Many Africans can likely recall times in their childhood when they were scolded for doing something “wrong”, but were never allowed to scold when someone (older) did something wrong. The punishments often ranged from stern warnings to physical discipline, and the message was always clear: a child was to always have a deep deference for adults, regardless of who they were or what wrongs they themselves had committed. This expected deference deepens when you are a girl-child or young woman. African patriarchy demands much subservience of the intersecting young and female body, and this has often shown itself in my interactions with older African women who demand my administrative servitude (I have seen directors request to be served lunch [on silver platters] in their office by younger staff). As a feminist, this concerns me, given that administrative roles have historically been feminised, relying on women’s subservient gender roles, and rarely compensating them their worth. It is a twisted fate that we should replicate this violence in our own activist communities. I often wonder if the language of “feminist mothers” or “feminist sisterhood”, in fact, does not actually reproduce the all too familiar hierarchies found within African family and community contexts. After all, there is a deep power dynamic between mothers and daughters and between older and younger sisters that does not merely disappear because our context is a feminist one.
As I was conceptualising this essay, a friend of mine asked what would happen 20 or 30 years from now, when I am that old auntie taking up too much space and bossing the young ones around. What happens when I become the one telling the young ones that they cannot sit with us yet? These are valid questions that I self-reflexively think about – often. Thirty years from now, I may be too blinded by my own power and prestige to talk honestly about how I have made young women feel in my presence. Well, I hope some young woman will have the courage to tell me the truth, anyway.

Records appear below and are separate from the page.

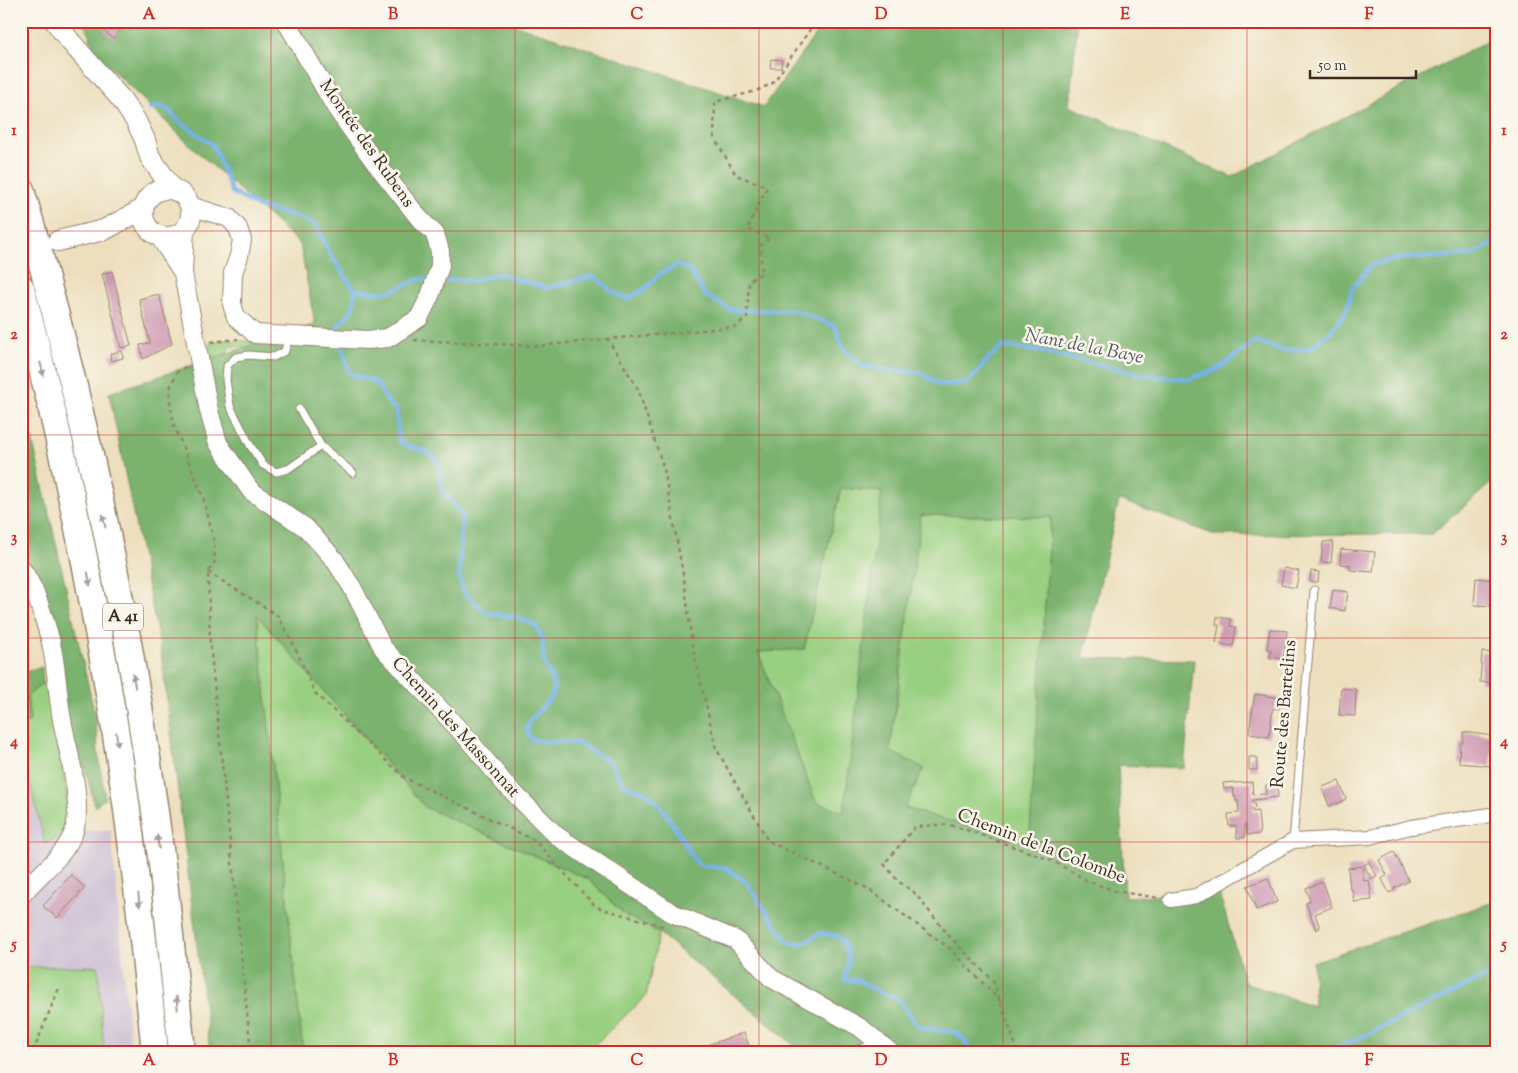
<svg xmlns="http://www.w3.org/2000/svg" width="1518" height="1073" viewBox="0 0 1518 1073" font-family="'Sorts Mill Goudy',serif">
<rect width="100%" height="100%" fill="#fbf7ec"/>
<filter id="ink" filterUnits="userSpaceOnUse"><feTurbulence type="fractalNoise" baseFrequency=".02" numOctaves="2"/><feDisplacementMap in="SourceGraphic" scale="10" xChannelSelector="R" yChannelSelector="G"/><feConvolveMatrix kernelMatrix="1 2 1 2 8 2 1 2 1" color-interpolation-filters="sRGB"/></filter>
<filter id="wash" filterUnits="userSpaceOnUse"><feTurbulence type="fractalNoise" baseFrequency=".0096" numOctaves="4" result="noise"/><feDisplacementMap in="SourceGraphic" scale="20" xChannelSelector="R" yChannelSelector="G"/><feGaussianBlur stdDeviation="1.12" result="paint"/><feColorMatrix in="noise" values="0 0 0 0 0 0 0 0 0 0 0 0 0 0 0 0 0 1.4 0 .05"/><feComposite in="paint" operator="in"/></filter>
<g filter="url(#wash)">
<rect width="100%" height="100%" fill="#eddfbe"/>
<path fill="#ccbfd4" d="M21,748L45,844L69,831L111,830L131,1052H21Z"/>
<path fill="#99cf80" stroke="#6a7c4f" d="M222,340L275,342L276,348L230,346L218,371L227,411L205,354L211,342Z
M841,488L883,492L844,813L816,802L758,652L804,649Z
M921,515L1051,517L1030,845L905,808L890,752Z
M257,615L426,808L588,879L625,915L659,933L646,996L590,1049V1052H303Z
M43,683L52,705L68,802L69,831L45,844L21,748V726L30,721L27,696Z
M98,966L104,1052H21V967Z"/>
<path fill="#7ab26e" stroke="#5a6e46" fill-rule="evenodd" d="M84,21H504L764,107L825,21H1078L1069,106L1232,177L1497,36V478L1432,534L1215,535L1119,500L1083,658L1194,660L1184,768L1118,765L1125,897L1219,892L1245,983L1314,1006L1313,962L1497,901V1052H798L794,1045L659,933L625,915L588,879L426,808L257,615L303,1052H210L161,652L109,393L315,324L300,244L193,148L96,54ZM841,488L882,492L844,812L816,802L758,652L804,649ZM921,515L1051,517L1029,844L905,808L924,768L890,751Z
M21,390L96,720L98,753L105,798L95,807L85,768L71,746L62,717L21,542Z
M42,667L43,683L27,696L30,721L21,726V673Z"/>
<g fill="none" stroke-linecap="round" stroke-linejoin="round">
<path stroke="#75b1e7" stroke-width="4.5" d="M150,108L159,106L167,109L180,122L213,145L232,192L259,207L296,216L315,224L330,254L355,290L386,293L419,279H432
M440,280L472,281L499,274L547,288L593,276L614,293L628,299L646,288L660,274L677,265L690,270L705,295L731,310L796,311L835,326L844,350L863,366L887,370L919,372L941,385L968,383L988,359L1003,346L1039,351L1144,375L1189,379L1218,369L1255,341L1283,350L1309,349L1329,333L1345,314L1353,287L1371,265L1395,259L1471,255L1490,245L1497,238
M334,335C336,324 346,320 351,311C355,304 354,298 355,290
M339,343L342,346L348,370L352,375L373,381L378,385L388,402L396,410L399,441L406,445L427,452L434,457L438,464L441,489L462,515L459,576L464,593L484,611L491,614L517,617L536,626L543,640V660L553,681L554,688L552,696L530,721L527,728L528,735L532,739L539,741L578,743L610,762L622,782L627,786L645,792L656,801L669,818L694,859L700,865L726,868L745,881L787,941C800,949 809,939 821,933L838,936C847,946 850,955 847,968C846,973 844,975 844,980H858L879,992L898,999L916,1024L922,1028L955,1032L964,1040L971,1052
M1324,1052L1353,1041L1497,971"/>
</g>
<g id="blocks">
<path fill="#cd9ab2" d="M110,21H122L125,24L113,39L103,30Z
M771,59L782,60L781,68H770Z
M112,271L131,346L121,348L102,274Z
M159,294L172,344L143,359L140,345L150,343L139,299Z
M122,351L123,358L111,361L110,354Z
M1333,541L1331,563L1321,562L1323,542Z
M1341,549L1375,552L1373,572L1350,570V565L1340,564Z
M1284,568L1299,571L1296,588L1281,585Z
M1311,571L1319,572L1318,582H1310Z
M1476,578L1493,580L1491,606L1474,605Z
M1333,590L1348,592L1345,611L1330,608Z
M1217,617L1231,619L1230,626L1236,627L1233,646L1216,643L1219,625H1216Z
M1270,629L1287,631L1283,659L1270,658L1271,650L1267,649Z
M1482,652L1497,653V683L1480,682Z
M1341,688L1356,689L1355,716L1339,715Z
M1255,694L1280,698L1279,709L1273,708L1269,737L1250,734L1249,732Z
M1463,732L1493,736L1491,766L1459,763L1460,743H1463Z
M1249,757H1257V770H1249Z
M1339,781L1346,799L1337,804L1336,803L1329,806L1322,787Z
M1234,782V783L1252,782L1253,795L1266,794V785L1277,783L1278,797L1252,800V803L1254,802L1255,808L1252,809L1253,812L1258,811L1260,834L1247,835L1246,825H1244L1245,838H1237L1236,826H1229L1228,814L1239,813L1238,801H1236L1235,796L1234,797L1233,788L1224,789L1223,783Z
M1394,852L1409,881L1394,888L1395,890L1389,893L1382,879L1387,875L1379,860Z
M1369,862L1377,876L1371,879L1364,865Z
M1362,866L1364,881L1369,880L1372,900L1354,902L1352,889H1350L1348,868Z
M71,875L85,888L57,918L43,906Z
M1268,878L1277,902L1256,910L1247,886Z
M1323,882L1332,907L1315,914L1320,928L1316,930L1306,903L1310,901L1306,888Z
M744,1033L751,1052H699L698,1048Z"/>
</g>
</g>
<g filter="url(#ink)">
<use href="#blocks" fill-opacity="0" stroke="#94846e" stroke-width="1"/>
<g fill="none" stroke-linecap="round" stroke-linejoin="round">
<g stroke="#94846e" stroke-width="9">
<path id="service" d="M289,336L285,351L274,357L248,355L236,357L227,366L226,380L230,406L250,445L263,465L276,472L288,469L321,446L299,409
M321,446L353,473
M21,597H35
M21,819L26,847L22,863L33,882
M1293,841L1314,590"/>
</g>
<g stroke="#94846e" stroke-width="16">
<path id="minor" d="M1171,900L1196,896L1293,841L1370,837L1411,827L1497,814
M862,1052L881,1045"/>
</g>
<g stroke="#94846e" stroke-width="20">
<path id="tertiary" d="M190,206L229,218L238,228L242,240L239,256L233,273L232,304L236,317L255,334L368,340L388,338L419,318L430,296L440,266V251L435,234L419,218L374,161L336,108L286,21
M185,229L183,273L209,411L218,443L251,491L306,528L334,559L352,587L383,648L468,739L505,784L557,836L672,913L736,940L771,978L861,1028L890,1052
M159,236L183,273
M21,568C35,587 42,612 49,635C56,659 57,689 61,714C66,746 84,800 74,831C66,856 37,875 21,896"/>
</g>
<g stroke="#94846e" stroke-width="22">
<path id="secondary" d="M55,21L69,40L121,99L136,121L145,140L150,157L173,190
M143 213a24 24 0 1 1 48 0a24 24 0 1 1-48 0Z
M58,241L104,230L143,209"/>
</g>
<g stroke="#94846e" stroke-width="29">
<path id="motorway" d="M21,190C87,413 134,642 163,872C170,932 176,992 182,1052
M21,288C60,431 90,577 114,723C132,832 144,942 155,1052"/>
</g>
<path stroke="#94846e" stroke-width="2.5" stroke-dasharray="4 4" stroke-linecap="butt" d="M607,338L638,389L664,469L685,585L692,644L716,748L768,841L867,888L949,948L1002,1003
M414,340L536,346L735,327L747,318L749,281L762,273L760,246L770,238L747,229L767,187L736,175L714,137L715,102L756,91L773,83L809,31L813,21
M211,342L238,339
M186,367L177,372L170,388V403L174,425L203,497L214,540L215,562L208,572L210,643L251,1052
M208,572L277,615L294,645L315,693L405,778L534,840L596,907L663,926
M33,1052L59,988
M1018,1052L993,981L950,937L913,891L899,882L884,864L915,827L947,824L967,830L1051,860L1088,881L1115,891L1159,898"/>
<use href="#service" stroke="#fff" stroke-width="7"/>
<use href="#minor" stroke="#fff" stroke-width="14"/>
<use href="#tertiary" stroke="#fff" stroke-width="18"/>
<use href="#secondary" stroke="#fff" stroke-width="20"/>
<use href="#motorway" stroke="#fff" stroke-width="26"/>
</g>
<defs><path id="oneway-solid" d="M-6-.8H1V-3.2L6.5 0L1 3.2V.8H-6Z" transform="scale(1.25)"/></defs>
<g fill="#a79f9a">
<use href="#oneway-solid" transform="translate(42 369) rotate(76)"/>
<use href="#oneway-solid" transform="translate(104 521) rotate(-102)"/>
<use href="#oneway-solid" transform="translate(89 579) rotate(80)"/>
<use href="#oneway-solid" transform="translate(134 681) rotate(-100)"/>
<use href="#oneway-solid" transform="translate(117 739) rotate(82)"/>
<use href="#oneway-solid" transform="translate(158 842) rotate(-98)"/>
<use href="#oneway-solid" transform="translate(139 900) rotate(84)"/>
<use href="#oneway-solid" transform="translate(177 1003) rotate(-96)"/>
</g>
</g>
<path fill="none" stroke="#d62828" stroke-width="1" stroke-opacity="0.55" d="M271,21V1052M515,21V1052M759,21V1052M1003,21V1052M1247,21V1052M21,231H1497M21,435H1497M21,638H1497M21,842H1497"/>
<g text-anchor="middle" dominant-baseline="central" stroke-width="5" stroke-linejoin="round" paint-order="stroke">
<rect fill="#fbf7ec" stroke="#75685c" stroke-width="1" x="103" y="603.5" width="40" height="27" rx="4"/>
<g font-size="16" font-weight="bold" fill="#3b2a1e">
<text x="123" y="617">A 41</text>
</g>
<g font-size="18" fill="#3b2a1e" stroke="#fbf7ec">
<text transform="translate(366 144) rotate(55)">Montée des Rubens</text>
<text transform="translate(1285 714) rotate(-85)">Route des Bartelins</text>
<text transform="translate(455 728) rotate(48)">Chemin des Massonnat</text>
<text transform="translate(1041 847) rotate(21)">Chemin de la Colombe</text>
</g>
<g font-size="19" font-style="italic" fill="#4f5964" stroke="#fbf7ec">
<text transform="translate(1084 347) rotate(11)">Nant de la Baye</text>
</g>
</g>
<rect width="1518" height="1073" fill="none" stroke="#fbf7ec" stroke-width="55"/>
<path d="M1310 70v8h106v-8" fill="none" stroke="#3b2a1e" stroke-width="2.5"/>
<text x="1318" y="70" font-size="15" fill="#3b2a1e" stroke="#fbf7ec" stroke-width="4" paint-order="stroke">50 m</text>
<rect x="28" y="28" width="1462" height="1018" fill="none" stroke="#d62828" stroke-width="2"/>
<g font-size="16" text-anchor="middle" font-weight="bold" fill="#d62828">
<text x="149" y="19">A</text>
<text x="393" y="19">B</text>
<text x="637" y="19">C</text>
<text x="881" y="19">D</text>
<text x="1125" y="19">E</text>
<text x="1369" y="19">F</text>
<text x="14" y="135">1</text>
<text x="1504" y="135">1</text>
<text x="14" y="339">2</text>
<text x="1504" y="339">2</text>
<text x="14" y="542">3</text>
<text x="1504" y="542">3</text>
<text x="14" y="746">4</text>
<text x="1504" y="746">4</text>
<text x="14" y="949">5</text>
<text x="1504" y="949">5</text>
<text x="149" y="1065">A</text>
<text x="393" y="1065">B</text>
<text x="637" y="1065">C</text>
<text x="881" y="1065">D</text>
<text x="1125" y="1065">E</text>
<text x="1369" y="1065">F</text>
</g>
</svg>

It took a lot to write this; to push past the fear, social conditioning and feelings of shame at calling out oppressive feminist elders who have done so much for my own intellectual and activist journey, despite our difficult personal interactions. I am hoping that my honesty sparks a larger conversation about how to practice stronger intergenerational movement-building, which starts by first acknowledging why it currently does not exist. Very few spaces encourage us to have these frank conversations in ways that are loving, generative and visionary.
I have called on the very same strength and spirit of those who came before me to speak as a comrade about ageism and elder privilege. In Africa, one cannot talk about power without talking about age (hierarchy). Insofar as African feminism seeks to analyse and disrupt power relations, we need to start challenging ageism in our movements.